The nerves of Israelis and other Jews are heating at about 99.5 and climbing on a scale of 100. How hard will Baker push? Will Bush II respond? Will Carter impact? Does Gates' comment suggest that American policy is not only to understand Iranian motives, but to accept them? Or perhaps force Israel to destroy its nuclear arsenal in order to allow peace in the Middle East?
Reviews of Carter's book say that he concludes that Israel is not an apartheid state, but most will not get beyond the title. Carter and those who take him seriously should accompany us on our evening walk. They will pass several neighbors chatting in Arabic, and most likely see a group of young men sharing a water pipe while sitting on a park bench.
Gates' revelation comes 20 years after the London Sunday Times published Mordecai Vanunu's pictures of Israel's nuclear weapons factory at work.
This is Baker's second major effort to solve the problems of the Middle East. The first had something to do with a conference in Madrid that led in stages to an agreement hammered out in Oslo, that contributed to the intifada begun in 2000 and still sputtering after more than 1,000 Israeli deaths and perhaps 4,000 Palestinian.
Sane Israelis can hope that the people in charge of maintaining and guarding the nuclear weapons are brighter and more alert than those who let Benny Sela slip through their fingers. That is assuming we have nuclear weapons. Officials are still withholding confirmation.
Next week is Hanukah. After lighting the candles and before stuffing ourselves with goodies, we will sing "Maoz Tzur," a praise to the Rock of Ages (God) for dealing with a list of those who have sought to destroy us: Pharaoh, Nebuchadnezzar, Haman, Antiochus, and maybe Frederick I of Germany. The Germans among us argue as to whether the "red one" in one of the later stanzas refers to him-- Barbarossa-- or whether we should sing that far.

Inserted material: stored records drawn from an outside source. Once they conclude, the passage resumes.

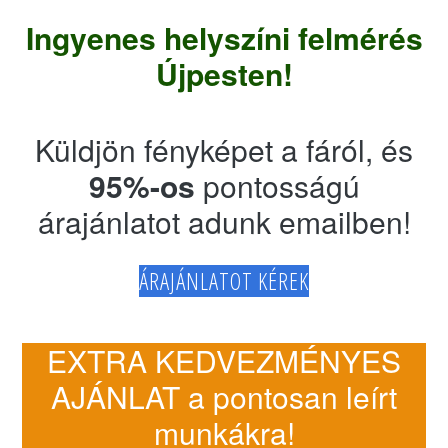
Ingyenes helyszíni felmérés
Újpesten!
Küldjön fényképet a fáról, és
95%-os
pontosságú
árajánlatot adunk emailben!
ÁRAJÁNLATOT KÉREK
EXTRA KEDVEZMÉNYES
AJÁNLAT a pontosan leírt
munkákra!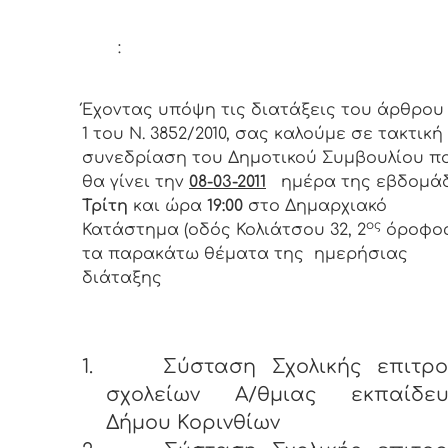
:
Έχοντας υπόψη τις διατάξεις του άρθρου 
1 του Ν. 3852/2010, σας καλούμε σε τακτική
συνεδρίαση του Δημοτικού Συμβουλίου π
θα γίνει την
08-03-2011
ημέρα της εβδομά
Τρίτη
και ώρα
19:00
στο Δημαρχιακό
ος
Κατάστημα (οδός Κολιάτσου 32, 2
όροφος
τα παρακάτω θέματα της ημερήσιας
διάταξης
1.
Σύσταση Σχολικής επιτρ
σχολείων Α/θμιας εκπαίδευ
Δήμου Κορινθίων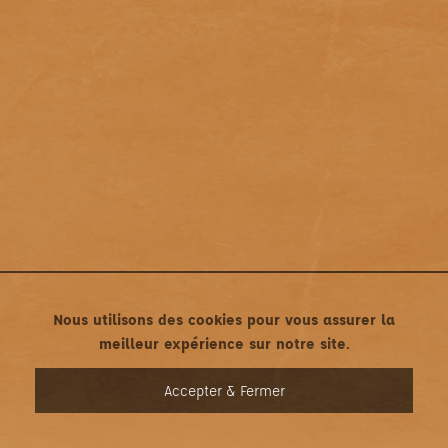
Nous utilisons des cookies pour vous assurer la
meilleur expérience sur notre site.
MENU
Accepter & Fermer
Mentions légales
•
Politique de confidentialité
Une création asticonet.com • Tous droits réservés ©2022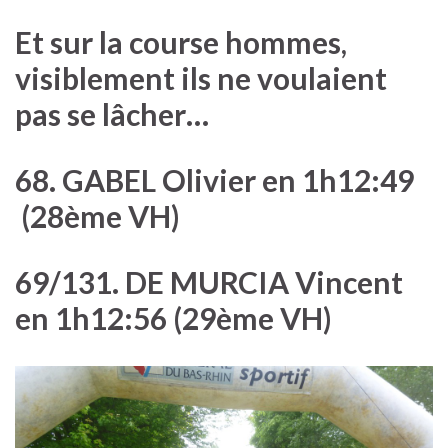
Et sur la course hommes,
visiblement ils ne voulaient
pas se lâcher…
68. GABEL Olivier en 1h12:49
(28ème VH)
69/131. DE MURCIA Vincent
en 1h12:56 (29ème VH)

We are still waiting for someone to compose stanzas commemorating the efforts of the Czar to deal with his Jewish problem by assuring that one-third of them would starve, one-third emigrate, and one-third convert. (Grandpa was part of the middle third.) Perhaps Hitler is too recent and too evil to make it into Hanukah music, and James Baker and Jimmy Carter are not in that league. They, too, we will survive.